齐先生一些个人的丰沛感受,正好填补了很多大陆作品的空白;
和一个教科书上看不到的时代。
“必死之身,如何言爱?”
《巨流河》一书里最令人感动的,无疑是她与空军飞虎队员张大飞的一段故事。
所以此书面世后的第二个月,就有导演找上门来要将其拍成电影。
但最终都被齐先生所拒。
在她看来,外界的很多猜测和解读都是对张大飞和那段纯洁感情的亵渎。
她宁愿将其保存在内心深处。
“这样做我受不了。在现实里他是个木讷寡言的人,连人生都没想清楚,26岁就死了。
他死得那么干净,全心全意的,就是为了报国。
我在有生之年,不愿意看到他短促的一生成为一个热闹的电影。”
▲张大飞遗书及随身携带的圣经张大飞是东北子弟,父亲在满洲国成立时任沈阳县警察局长,因为协助抗日,被日本人公开浇油漆烧死。
张大飞逃入关内,进入中山中学而与齐家相识,齐家待他如亲子侄。
七七事变他加入空军,胜利前夕在河南一场空战中殉国。
那时他年仅26岁。
而距离抗战胜利只差三个月!
张大飞的故事悲惨壮烈,他对少年齐邦媛的呵护成为两人最深刻的默契,当他宿命式地迎向死亡,他为生者留下永远的遗憾。
他给邦媛大哥的绝笔信:
“你收到此信时,我已经死了,八年前和我一起考上航校的七个人都走了。
三天前,最后的好友晚上没有回航,
我知道下一个就轮到我了。
……也请你原谅我对邦媛的感情,既拿不起也未早日放下……那天看到她从南开的操场走来,我竟然在惊讶中脱口而出心意,我怎么会终于说出心意呢?
这些年中,我一直告诉自己,只能是兄妹之情,
否则,我死了会害她,我活着也是害她。”
……以我这必死之身,怎能对她说‘我爱你’呢?
……请你委婉劝邦媛忘了我吧,我生前死后只盼望她一生幸福。”
如果这是小说故事,那么不过博人眼泪而已,但这是离我们并不久远的时代,在重庆,在四川,在云南,在河南发生的事情。

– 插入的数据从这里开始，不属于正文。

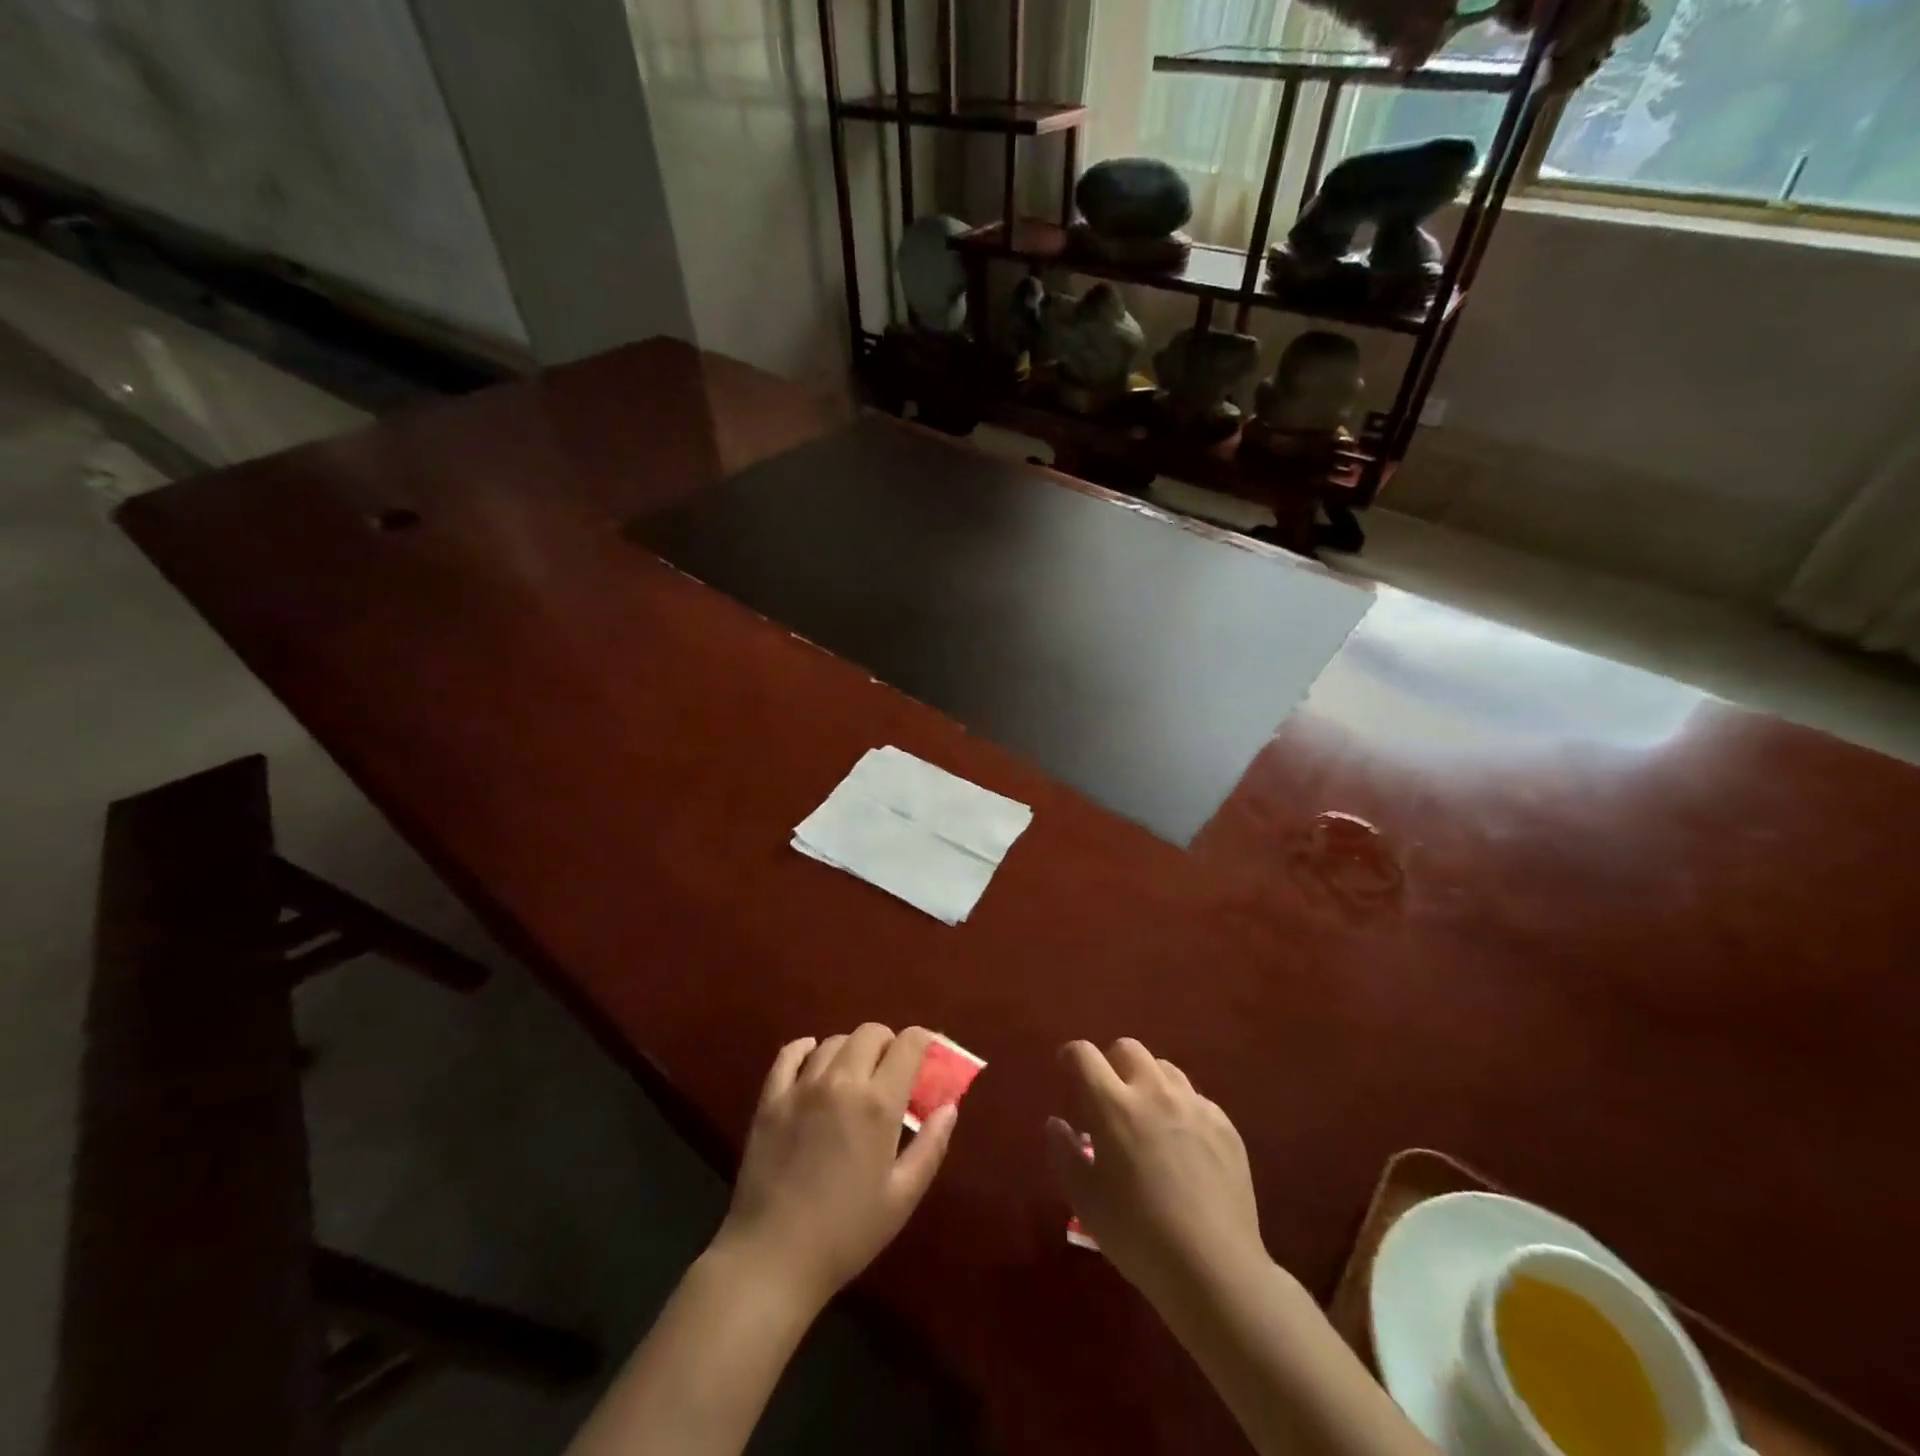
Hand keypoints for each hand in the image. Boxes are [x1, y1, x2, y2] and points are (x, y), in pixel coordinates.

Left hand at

在我印象中,只有高尔泰写给女儿的《没有地址的信》和格罗斯曼借维克托之口写给母亲的信,能让人同样失魂落魄,他们可以此悔恨并做悼念,《巨流河》的作者却已没有机会回信。
虽已没有机会回信,却仍可记录,成为人生的一部分,便成了烙印般的回应。
▲张大飞戎装照回忆抗战胜利那一夜,齐先生写道:
“我受不了这样的狂欢。在昏天暗地的痛哭之中,我度过了胜利夜。”
七十五岁的齐先生也曾访问南京阵亡将士纪念碑,在千百牺牲者中找到张大飞的名字。
五十五年的谜底揭开,尘归尘,土归土;
历史在这里的启示非关英雄,更无关男女。
“巨流河”的对岸藏着怎样的家国情怀
台湾版《巨流河》腰封上的有段话:“读了这本书,你终于明白,我们为什么需要知识分子。”
或许正如钱穆先生所言:
我们在看惯民族的伤痛和历史的阴霾后,依旧要满怀对历史的温情和期许。
齐先生做到了。
《巨流河》出版之后,齐先生收到数百封来信,其中有几位已90多岁。
他们老泪纵横谈当年事。
那虽是一个令人悲伤的时代,也是一个令人怀念的有骨气时代。
她的学生、著名作家简媜以“一出手,山河震动”来形容此书的份量。
王德威说,这本书“如此悲伤,如此愉悦,如此独特”。
俞敏洪说,自己累了,看看《巨流河》,就能让自己的心平静下来。
卢跃刚形容:
“这是本拿在手里不敢轻易打开,打开了不能轻易合上,合上了心里却时时牵挂,隐隐不能释怀的书。”
记录那个战火纷飞的时代的书很多,但能以独特的家庭背景和人生经历,完整记录这场历史巨变,却极少见。
只有当你真正翻开这本书,方能觉察——
豆瓣评分9.0,不过是对它最微不足道夸奖。